Poutine doit-il craindre un boycott électoral ?
Des partisans d'Alekseï Navalny ont manifesté dans plusieurs villes russes dimanche. Ils appuient l'appel au boycott lancé par le dissident, adversaire de Poutine aux présidentielles russes. Navalny avait été écarté du scrutin. Les commentateurs ont des évaluations différentes de l'impact d'un éventuel boycott sur les élections et la victoire de Poutine.
Un vain appel à bouder les urnes
Seuls quelques milliers de manifestants ont répondu dimanche à l'appel à manifester lancé par les partisans de Navalny. Selon Nesavissimaya Gazeta, Navalny a de plus en plus de mal à gagner l'opinion à sa cause par le biais de manifestations ou de marches de protestation :
«Le pouvoir central est parvenu à marginaliser les actions de l'opposition, qui ne mobilisent plus les masses. Pour réussir et diffuser ses idées dans les médias, Navalny devrait proposer un programme tout à la fois surprenant, incisif et populaire. Et non pas un boycott des élections de mars. La 'grève électorale' ne fait même pas l'unanimité parmi les opposants au Kremlin. Même si Navalny a su amener quelques centaines ou quelques milliers d'opposants à descendre dans les rues de Moscou et d'autres villes le 28 janvier, il n'a pas marqué de point sur le plan politique.»

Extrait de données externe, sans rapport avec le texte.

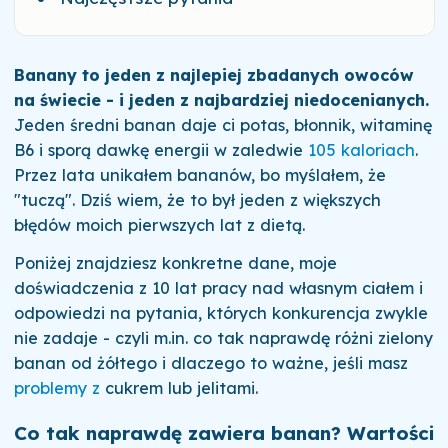
Banany to jeden z najlepiej zbadanych owoców
na świecie - i jeden z najbardziej niedocenianych.
Jeden średni banan daje ci potas, błonnik, witaminę
B6 i sporą dawkę energii w zaledwie
105 kaloriach
.
Przez lata unikałem bananów, bo myślałem, że
"tuczą". Dziś wiem, że to był jeden z większych
błędów moich pierwszych lat z dietą.
Poniżej znajdziesz konkretne dane, moje
doświadczenia z 10 lat pracy nad własnym ciałem i
odpowiedzi na pytania, których konkurencja zwykle
nie zadaje - czyli m.in. co tak naprawdę różni zielony
banan od żółtego i dlaczego to ważne, jeśli masz
problemy z
cukrem lub jelitami.
Co tak naprawdę zawiera banan? Wartości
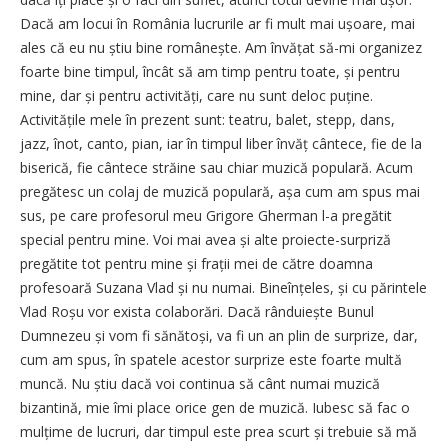
Dacă am locui în România lucrurile ar fi mult mai ușoare, mai
ales că eu nu știu bine românește. Am învățat să-mi organizez
foarte bine timpul, încât să am timp pentru toate, și pentru
mine, dar și pentru activități, care nu sunt deloc puține.
Activitățile mele în prezent sunt: teatru, balet, stepp, dans,
jazz, înot, canto, pian, iar în timpul liber învăț cântece, fie de la
biserică, fie cântece străine sau chiar muzică populară. Acum
pregătesc un colaj de muzică populară, așa cum am spus mai
sus, pe care profesorul meu Grigore Gherman l-a pregătit
special pentru mine. Voi mai avea și alte proiecte-surpriză
pregătite tot pentru mine și frații mei de către doamna
profesoară Suzana Vlad și nu numai. Bineînțeles, și cu părintele
Vlad Roșu vor exista colaborări. Dacă rânduiește Bunul
Dumnezeu și vom fi sănătoși, va fi un an plin de surprize, dar,
cum am spus, în spatele acestor surprize este foarte multă
muncă. Nu știu dacă voi continua să cânt numai muzică
bizantină, mie îmi place orice gen de muzică. Iubesc să fac o
mulțime de lucruri, dar timpul este prea scurt și trebuie să mă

Un boycott toucherait Poutine en son cœur
Si l'appel de Navalny à boycotter le scrutin réussissait, la victoire assurée de Poutine aux présidentielles s'en trouverait ternie, analyse Financial Times :
«Alekseï Nawalny peut causer plus de tort au Kremlin en tant que non-candidat qu'en tant que candidat. S'il avait le droit de participer aux présidentielles, il ne les remporterait pas. Poutine jouit d'immenses avantages : la notoriété de son nom et les 'ressources administratives' - par exemple des médias d'Etat soumis et des fonctionnaires et des agents électoraux obéissants. Si Navalny réussit à faire baisser ne serait-ce que de quelques points la participation électorale, il pourrait transformer un taux acceptable en un taux trop faible.»

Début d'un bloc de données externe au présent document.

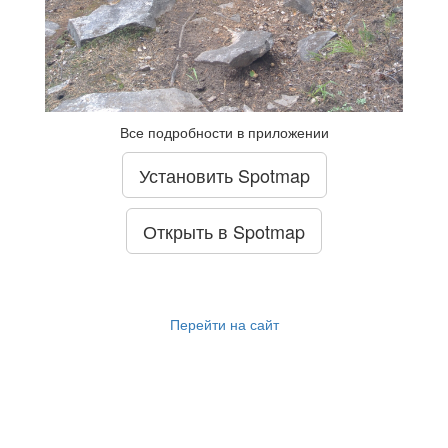
Все подробности в приложении
Установить Spotmap
Открыть в Spotmap
Перейти на сайт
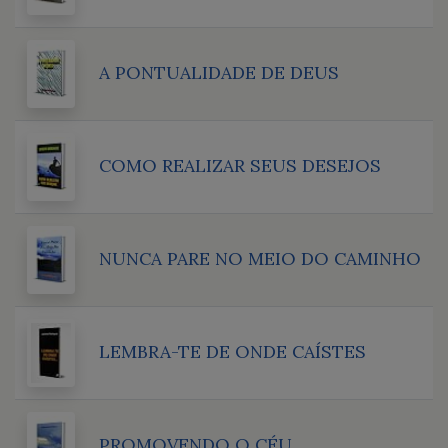
A PONTUALIDADE DE DEUS
COMO REALIZAR SEUS DESEJOS
NUNCA PARE NO MEIO DO CAMINHO
LEMBRA-TE DE ONDE CAÍSTES
PROMOVENDO O CÉU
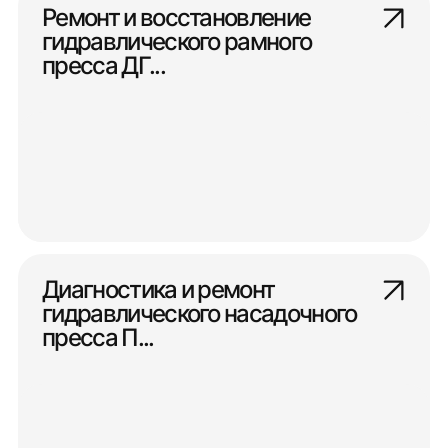
Ремонт и восстановление
гидравлического рамного
пресса ДГ...
Диагностика и ремонт
гидравлического насадочного
пресса П...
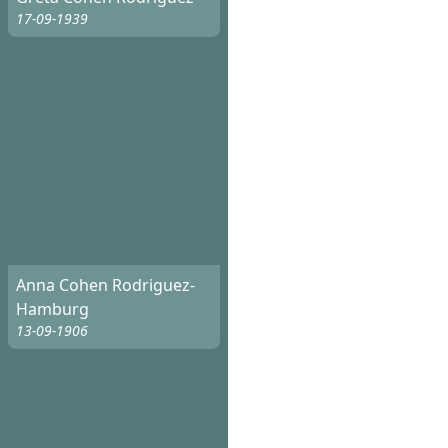
17-09-1939
Anna Cohen Rodriguez-
Hamburg
13-09-1906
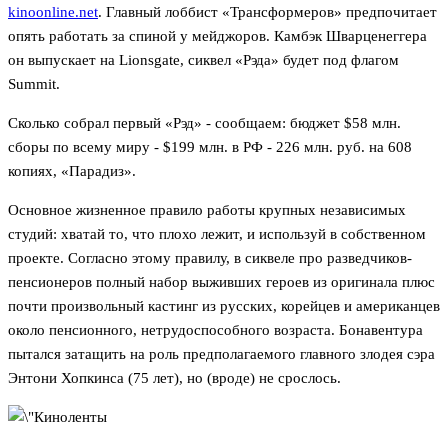
kinoonline.net
. Главный лоббист «Трансформеров» предпочитает
опять работать за спиной у мейджоров. Камбэк Шварценеггера
он выпускает на Lionsgate, сиквел «Рэда» будет под флагом
Summit.
Сколько собрал первый «Рэд» - сообщаем: бюджет $58 млн.
сборы по всему миру - $199 млн. в РФ - 226 млн. руб. на 608
копиях, «Парадиз».
Основное жизненное правило работы крупных независимых
студий: хватай то, что плохо лежит, и используй в собственном
проекте. Согласно этому правилу, в сиквеле про разведчиков-
пенсионеров полный набор выживших героев из оригинала плюс
почти произвольный кастинг из русских, корейцев и американцев
около пенсионного, нетрудоспособного возраста. Бонавентура
пытался затащить на роль предполагаемого главного злодея сэра
Энтони Хопкинса (75 лет), но (вроде) не срослось.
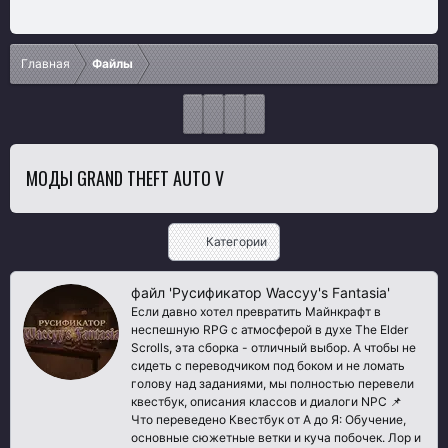
Главная
Файлы
МОДЫ GRAND THEFT AUTO V
Категории
файл 'Русификатор Waccyy's Fantasia'
Если давно хотел превратить Майнкрафт в
неспешную RPG с атмосферой в духе The Elder
Scrolls, эта сборка - отличный выбор. А чтобы не
сидеть с переводчиком под боком и не ломать
голову над заданиями, мы полностью перевели
квестбук, описания классов и диалоги NPC 📌
Что переведено Квестбук от A до Я: Обучение,
основные сюжетные ветки и куча побочек. Лор и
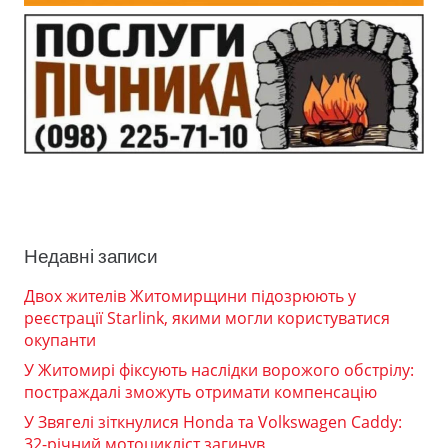
Недавні записи
Двох жителів Житомирщини підозрюють у
реєстрації Starlink, якими могли користуватися
окупанти
У Житомирі фіксують наслідки ворожого обстрілу:
постраждалі зможуть отримати компенсацію
У Звягелі зіткнулися Honda та Volkswagen Caddy:
32-річний мотоцикліст загинув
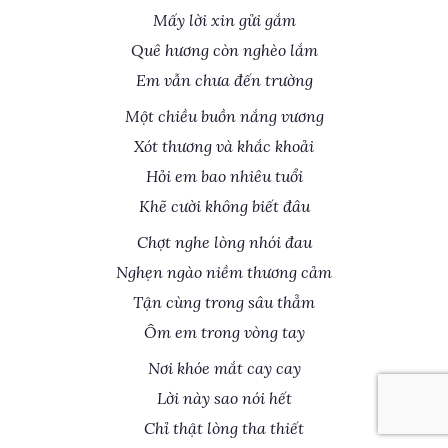
Mấy lời xin gửi gắm
Quê hương còn nghèo lắm
Em vẫn chưa đến trường
Một chiều buồn nắng vương
Xót thương và khắc khoải
Hỏi em bao nhiêu tuổi
Khẽ cười không biết đâu
Chợt nghe lòng nhói đau
Nghẹn ngào niềm thương cảm
Tận cùng trong sâu thẳm
Ôm em trong vòng tay
Nơi khóe mắt cay cay
Lời này sao nói hết
Chỉ thật lòng tha thiết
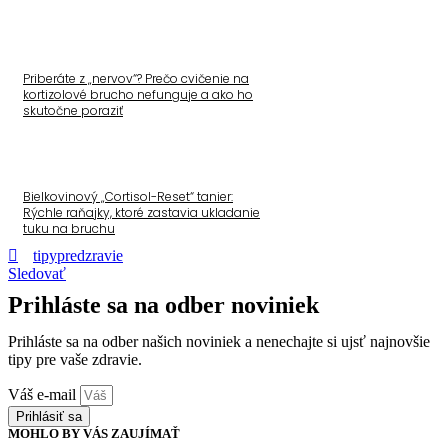
Priberáte z „nervov“? Prečo cvičenie na
kortizolové brucho nefunguje a ako ho
skutočne poraziť
Bielkovinový „Cortisol-Reset“ tanier:
Rýchle raňajky, ktoré zastavia ukladanie
tuku na bruchu
tipypredzravie
Sledovať
Prihláste sa na odber noviniek
Prihláste sa na odber našich noviniek a nenechajte si ujsť najnovšie
tipy pre vaše zdravie.
Váš e-mail
Prihlásiť sa
MOHLO BY VÁS ZAUJÍMAŤ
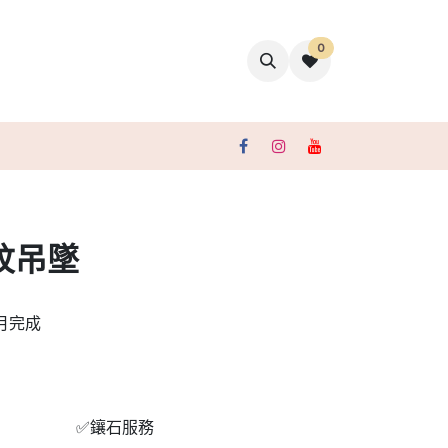
0
聯絡我們
紋吊墜
月完成
)
✅鑲石服務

Les opposants s'entre-déchirent
Comme avant chaque scrutin, les opposants à Poutine se neutralisent mutuellement, s'exaspère Stanislav Kutcher sur le portail Snob :
«Je dois faire le triste constat que si l'administration du président a ourdi un plan pour discréditer ce qu'il reste de l'opposition russe, il fonctionne merveilleusement bien. Notre opposition souffre d'un mélange de bolchevisme, de narcissisme et d'égocentrisme. ... C'est cette même maladie qui avait déjà anéanti les démocrates en 1999, 2003, 2007 et en 2011/12. Et aujourd'hui, elle anéantit même ceux qui, de par leur appartenance à une tout autre génération, devraient avoir davantage de dignité que leurs prédécesseurs. »
Sans tolérance ni clairvoyance
Dans un post Facebook relayé par newsru.com, l'ex-député d'opposition Dmitri Gudkov exprime la frustration que lui inspire le débat sur un boycott des élections :
«Attaques personnelles, invectives en tous genres : l'opposition dans toute sa splendeur. ... Que nous nous rendions aux urnes et participions au scrutin ou non ne changera rien à l'affaire. ... Personnellement, je suis plutôt favorable à une participation. ... Je ne pars pas pour autant en guerre contre les pourfendeurs d'une grève électorale ou d'un boycott du scrutin : l'échéance de mars passera, nous resterons. ... Que dire d'une démocratie dans laquelle nous déclarons comme nos ennemis tous ceux qui ont du mal à envisager les choses dans une perspective autre que la leur ? Pensez à Voltaire quand il déclarait être prêt à mourir pour la liberté d'opinion de ses adversaires. Chez nous, Voltaire se serait fait taper sur les doigts.»